Testing Guide — How to Run Tests¶

Overview¶

The Hera test infrastructure uses native Pytest with a Project-based data access pattern. All tests live under hera/tests/ and can be executed with a single pytest command.

Data is loaded once per session into a shared Hera Project via test_repository.json, and each toolkit test module receives a real toolkit instance backed by MongoDB — no monkey-patching of getConfig / getDataSourceData is needed.

Key Principle

Tests do NOT know where files are stored on disk. They interact only with the Project and Toolkit APIs, exactly as production code does.

Architecture¶

hera/
├── pytest.ini                          # Pytest configuration
├── hera/
│   ├── utils/data/toolkit.py           # dataToolkit (enhanced with direct-load methods)
│   └── tests/
│       ├── conftest.py                 # Session-scoped project, per-toolkit fixtures, helpers
│       ├── test_datalayer.py           # Project CRUD tests
│       ├── test_repository.py          # Repository add/get/load, path resolution
│       ├── test_topography.py          # TopographyToolkit tests
│       ├── test_landcover.py           # LandCoverToolkit tests
│       ├── test_lowfreq.py             # lowFreqToolKit + analysis + presentation
│       ├── test_highfreq.py            # HighFreqToolKit + calculators + turbulence
│       ├── test_demography.py          # DemographyToolkit tests
│       ├── repository/testCases/       # Test JSON data for repository tests
│       └── datalayer/testCases/        # Test JSON data for datalayer tests
└── ~/hera_unittest_data/               # External test data repository
    ├── data_config.json                # Data configuration metadata
    ├── test_repository.json            # Hera-format repository mapping all test data
    ├── measurements/                   # Raw test data files
    │   ├── GIS/raster/                 # HGT, TIF files
    │   ├── GIS/vector/                 # SHP files
    │   └── meteorology/               # Parquet files (low/high freq)
    └── expected/                       # Expected output result sets
        ├── BASELINE/
        ├── REGRESSION_20251113_1556/
        └── demo/

Data Flow¶

Diagram

->>MongoDB: toolkit.getDataSourceData() Tests->>Tests: toolkit.analysis.() Tests->>Tests: toolkit.presentation.()

________________

Directions:
#1 Render this sentence from the Hera testing guide in German: "The Hera test infrastructure uses native Pytest with a Project-based data access pattern."
#2 Extend the Hera testing guide, picking up right after its last line.
The listing after this has no role in the work here.

Data block:
________________

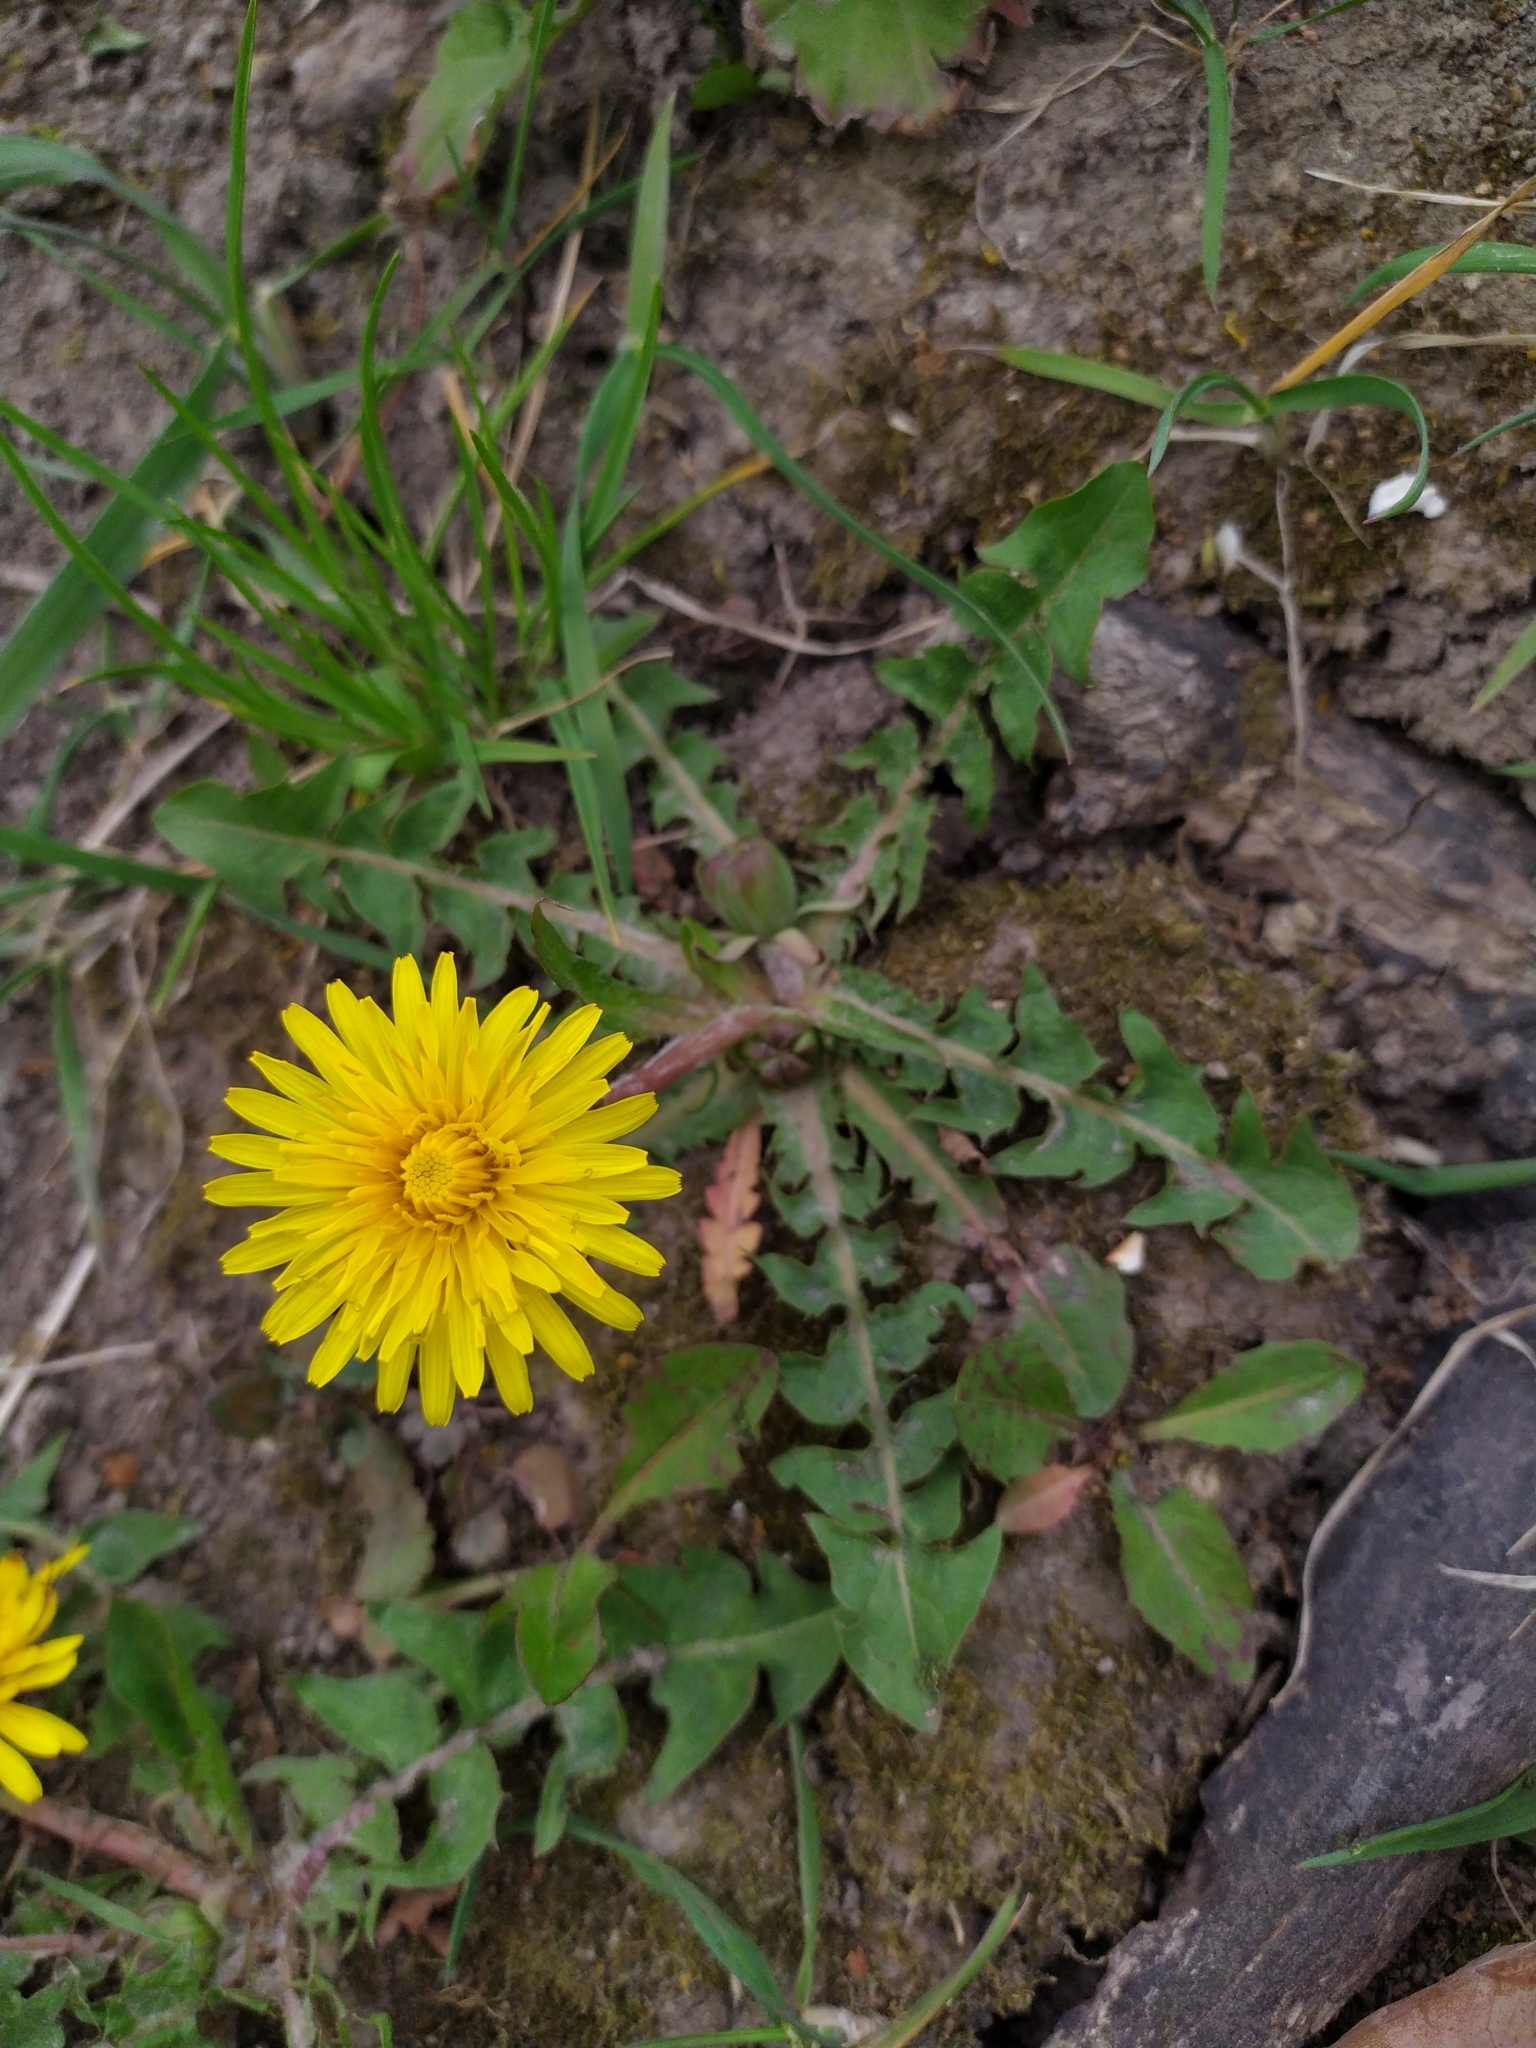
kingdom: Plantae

________________

Written answers:
#1 Die Hera-Testinfrastruktur verwendet natives Pytest mit einem projektbasierten Datenzugriffsmuster.

#2
-->
-->->>MongoDB: toolkit.getDataSourceData()
    Tests->>Tests: toolkit.analysis.*()
    Tests->>Tests: toolkit.presentation.*()

--> -->

Prerequisites¶

1. Python Environment¶

cd /home/ilay/hera
source heraenv/bin/activate
pip install pytest   # if not already installed

2. Test Data Repository¶

The tests rely on external data files stored in ~/hera_unittest_data/. This directory must contain:

data_config.json — metadata about paths, assets, and result sets
test_repository.json — Hera-format repository mapping all test datasources to their toolkits
measurements/ — raw data files (HGT, TIF, SHP, Parquet, etc.)
expected/ — expected output files organized by result set

3. MongoDB¶

All toolkit tests require a running MongoDB instance. The session-scoped project fixture loads data into MongoDB at startup and cleans up on teardown.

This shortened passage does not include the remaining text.